After the time at Yale, Swensen went the Wall Street route and spent time at Salomon Brothers, then Lehman. No more than five years after leaving Yale, he returned to his graduate school alma mater assuming he would be taking a job in academia. To his surprise, he was asked to lead the endowment, a $1B pool of capital at the time. Swensen was only 31.
His lack of experience allowed him to analyze the university’s returns model under a different light.
Rather than adopt a 60% equities / 40% bonds model, he looked to alternative assets for enhanced long term returns.
The underlying reasoning was simple: our time horizon is infinite, the university’s endowment is a perpetual vehicle.
Nearly identical logic to Paul Cabot, former Treasurer of Harvard’s endowment. The only difference is by this time - 1985 - equities were much more commonplace. Venture capital, private equity, and hedge funds, were the new standard for cutting edge risk. Private markets were unexplored territory for endowments and Swensen decided to venture onwards into the jungle.
Swensen’s first task when he was appointed in 1985 was to reduce the heavy reliance on public market exposure. When he came into office, around 80% of Yale’s portfolio were public stocks and bonds.
From 1986 to 1988, he made the endowment’s first venture capital picks, investing in Sequoia Capital and Kleiner Perkins, two emerging managers in the space.

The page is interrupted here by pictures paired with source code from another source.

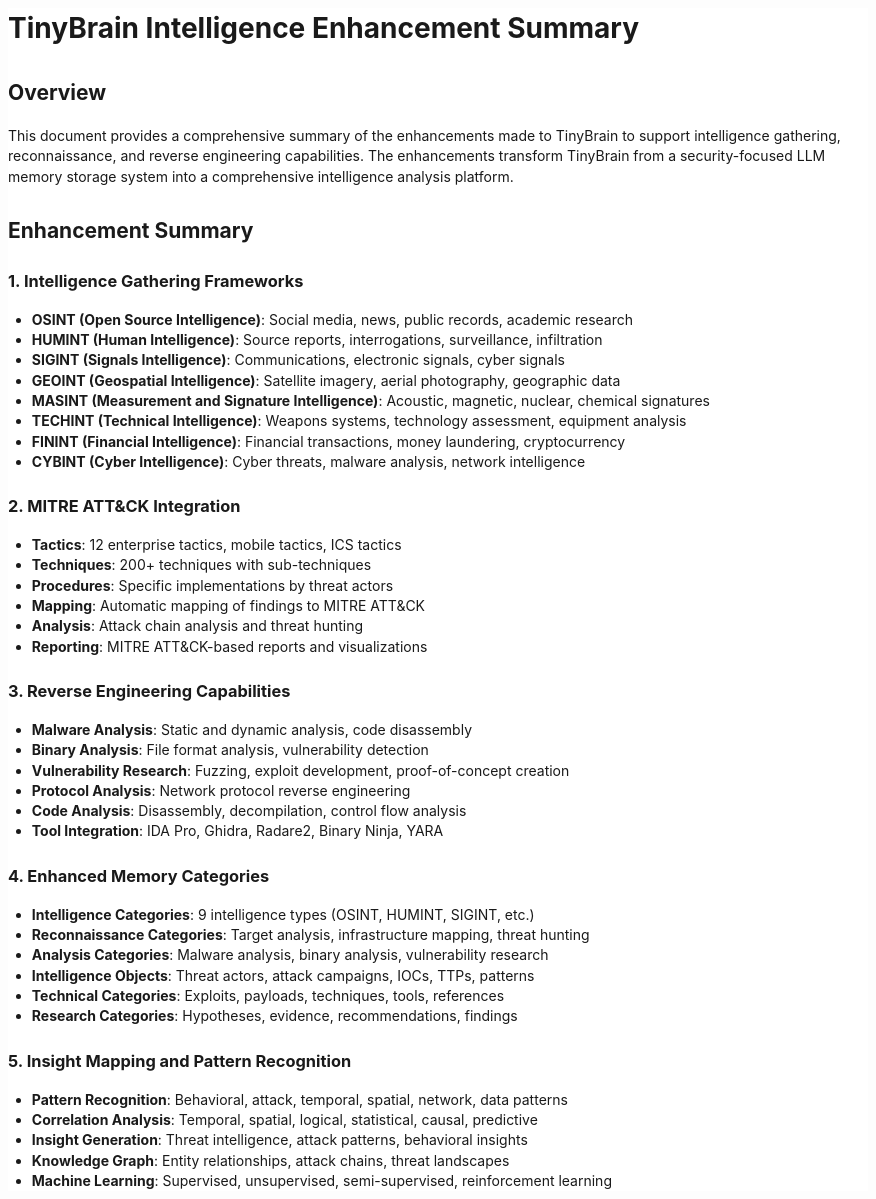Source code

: # TinyBrain Intelligence Enhancement Summary

## Overview

This document provides a comprehensive summary of the enhancements made to TinyBrain to support intelligence gathering, reconnaissance, and reverse engineering capabilities. The enhancements transform TinyBrain from a security-focused LLM memory storage system into a comprehensive intelligence analysis platform.

## Enhancement Summary

### 1. Intelligence Gathering Frameworks
- **OSINT (Open Source Intelligence)**: Social media, news, public records, academic research
- **HUMINT (Human Intelligence)**: Source reports, interrogations, surveillance, infiltration
- **SIGINT (Signals Intelligence)**: Communications, electronic signals, cyber signals
- **GEOINT (Geospatial Intelligence)**: Satellite imagery, aerial photography, geographic data
- **MASINT (Measurement and Signature Intelligence)**: Acoustic, magnetic, nuclear, chemical signatures
- **TECHINT (Technical Intelligence)**: Weapons systems, technology assessment, equipment analysis
- **FININT (Financial Intelligence)**: Financial transactions, money laundering, cryptocurrency
- **CYBINT (Cyber Intelligence)**: Cyber threats, malware analysis, network intelligence

### 2. MITRE ATT&CK Integration
- **Tactics**: 12 enterprise tactics, mobile tactics, ICS tactics
- **Techniques**: 200+ techniques with sub-techniques
- **Procedures**: Specific implementations by threat actors
- **Mapping**: Automatic mapping of findings to MITRE ATT&CK
- **Analysis**: Attack chain analysis and threat hunting
- **Reporting**: MITRE ATT&CK-based reports and visualizations

### 3. Reverse Engineering Capabilities
- **Malware Analysis**: Static and dynamic analysis, code disassembly
- **Binary Analysis**: File format analysis, vulnerability detection
- **Vulnerability Research**: Fuzzing, exploit development, proof-of-concept creation
- **Protocol Analysis**: Network protocol reverse engineering
- **Code Analysis**: Disassembly, decompilation, control flow analysis
- **Tool Integration**: IDA Pro, Ghidra, Radare2, Binary Ninja, YARA

### 4. Enhanced Memory Categories
- **Intelligence Categories**: 9 intelligence types (OSINT, HUMINT, SIGINT, etc.)
- **Reconnaissance Categories**: Target analysis, infrastructure mapping, threat hunting
- **Analysis Categories**: Malware analysis, binary analysis, vulnerability research
- **Intelligence Objects**: Threat actors, attack campaigns, IOCs, TTPs, patterns
- **Technical Categories**: Exploits, payloads, techniques, tools, references
- **Research Categories**: Hypotheses, evidence, recommendations, findings

### 5. Insight Mapping and Pattern Recognition
- **Pattern Recognition**: Behavioral, attack, temporal, spatial, network, data patterns
- **Correlation Analysis**: Temporal, spatial, logical, statistical, causal, predictive
- **Insight Generation**: Threat intelligence, attack patterns, behavioral insights
- **Knowledge Graph**: Entity relationships, attack chains, threat landscapes
- **Machine Learning**: Supervised, unsupervised, semi-supervised, reinforcement learning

During 1990 to 1992, alternatives made up nearly 50% of Yale’s portfolio. He started deploying more aggressively to hedge funds, including Soros Management, Tiger Management, and Lone Pine Capital.
Swensen’s focus in alternatives / private market exposure was manager selection. He wanted to form high quality, long term relationships with the best managers of tomorrow. In addition, he wanted to keep fees low to preserve compounding returns. His due diligence process and monitoring framework was considered rigorous at the time: he met with managers at least five times before committing capital, often taking months and in some cases, more than a year to build trust. The final pillar to his philosophy was to keep his team small. Yale’s endowment had an internal investment staff of around 20 people focused on risk management, asset allocation, and manager selection.
In the late 90’s (1995 - 1997), the early venture capital bets began to pay off. Amazon, Google, and Yahoo all provided liquidity in the form of IPOs, and venture capital became Yale’s highest returning asset class.
Yale was almost ten years early to the party.
From 1985 to 2000, Yale notched a 16% IRR, performing in the top 1% of endowments.
By 2000, almost every elite academic institution had exposure to venture capital.